(DATA RECORDS)
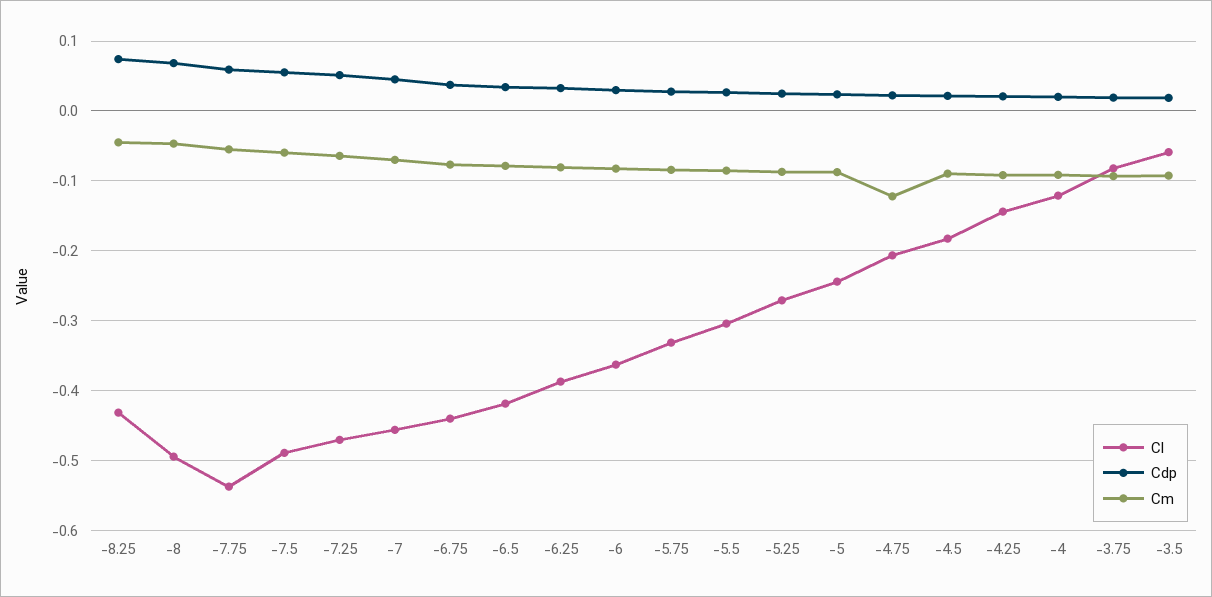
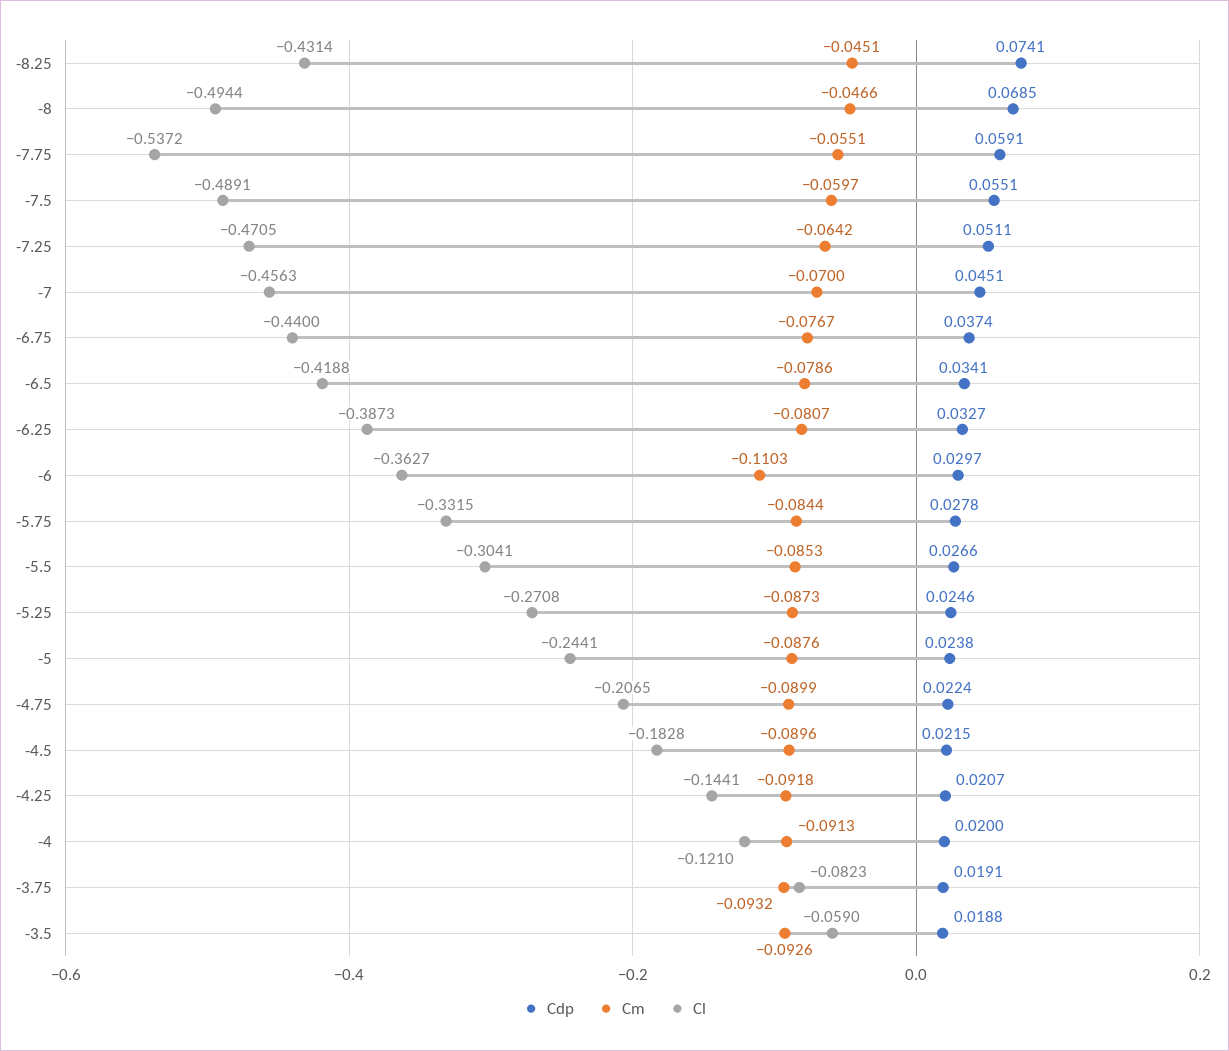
  {
    "Cl": {
      "-8.25": -0.4314,
      "-8": -0.4944,
      "-7.75": -0.5372,
      "-7.5": -0.4891,
      "-7.25": -0.4705,
      "-7": -0.4563,
      "-6.75": -0.44,
      "-6.5": -0.4188,
      "-6.25": -0.3873,
      "-6": -0.3627,
      "-5.75": -0.3315,
      "-5.5": -0.3041,
      "-5.25": -0.2708,
      "-5": -0.2441,
      "-4.75": -0.2065,
      "-4.5": -0.1828,
      "-4.25": -0.1441,
      "-4": -0.121,
      "-3.75": -0.0823,
      "-3.5": -0.059
    },
    "Cdp": {
      "-8.25": 0.0741,
      "-8": 0.0685,
      "-7.75": 0.0591,
      "-7.5": 0.0551,
      "-7.25": 0.0511,
      "-7": 0.0451,
      "-6.75": 0.0374,
      "-6.5": 0.0341,
      "-6.25": 0.0327,
      "-6": 0.0297,
      "-5.75": 0.0278,
      "-5.5": 0.0266,
      "-5.25": 0.0246,
      "-5": 0.0238,
      "-4.75": 0.0224,
      "-4.5": 0.0215,
      "-4.25": 0.0207,
      "-4": 0.02,
      "-3.75": 0.0191,
      "-3.5": 0.0188
    },
    "Cm": {
      "-8.25": -0.0451,
      "-8": -0.0466,
      "-7.75": -0.0551,
      "-7.5": -0.0597,
      "-7.25": -0.0642,
      "-7": -0.07,
      "-6.75": -0.0767,
      "-6.5": -0.0786,
      "-6.25": -0.0807,
-     "-6": -0.08,
+     "-6": -0.1103,
      "-5.75": -0.0844,
      "-5.5": -0.0853,
      "-5.25": -0.0873,
      "-5": -0.0876,
-     "-4.75": -0.12,
+     "-4.75": -0.0899,
      "-4.5": -0.0896,
      "-4.25": -0.0918,
      "-4": -0.0913,
      "-3.75": -0.0932,
      "-3.5": -0.0926
    }
  }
(End DATA RECORDS)
HOW TO COMPLETE THIS TASK: Exact copy, pictures excluded: restate every record above word for word.

ANSWER SECTION:
  {
    "Cl": {
      "-8.25": -0.4314,
      "-8": -0.4944,
      "-7.75": -0.5372,
      "-7.5": -0.4891,
      "-7.25": -0.4705,
      "-7": -0.4563,
      "-6.75": -0.44,
      "-6.5": -0.4188,
      "-6.25": -0.3873,
      "-6": -0.3627,
      "-5.75": -0.3315,
      "-5.5": -0.3041,
      "-5.25": -0.2708,
      "-5": -0.2441,
      "-4.75": -0.2065,
      "-4.5": -0.1828,
      "-4.25": -0.1441,
      "-4": -0.121,
      "-3.75": -0.0823,
      "-3.5": -0.059
    },
    "Cdp": {
      "-8.25": 0.0741,
      "-8": 0.0685,
      "-7.75": 0.0591,
      "-7.5": 0.0551,
      "-7.25": 0.0511,
      "-7": 0.0451,
      "-6.75": 0.0374,
      "-6.5": 0.0341,
      "-6.25": 0.0327,
      "-6": 0.0297,
      "-5.75": 0.0278,
      "-5.5": 0.0266,
      "-5.25": 0.0246,
      "-5": 0.0238,
      "-4.75": 0.0224,
      "-4.5": 0.0215,
      "-4.25": 0.0207,
      "-4": 0.02,
      "-3.75": 0.0191,
      "-3.5": 0.0188
    },
    "Cm": {
      "-8.25": -0.0451,
      "-8": -0.0466,
      "-7.75": -0.0551,
      "-7.5": -0.0597,
      "-7.25": -0.0642,
      "-7": -0.07,
      "-6.75": -0.0767,
      "-6.5": -0.0786,
      "-6.25": -0.0807,
-     "-6": -0.08,
+     "-6": -0.1103,
      "-5.75": -0.0844,
      "-5.5": -0.0853,
      "-5.25": -0.0873,
      "-5": -0.0876,
-     "-4.75": -0.12,
+     "-4.75": -0.0899,
      "-4.5": -0.0896,
      "-4.25": -0.0918,
      "-4": -0.0913,
      "-3.75": -0.0932,
      "-3.5": -0.0926
    }
  }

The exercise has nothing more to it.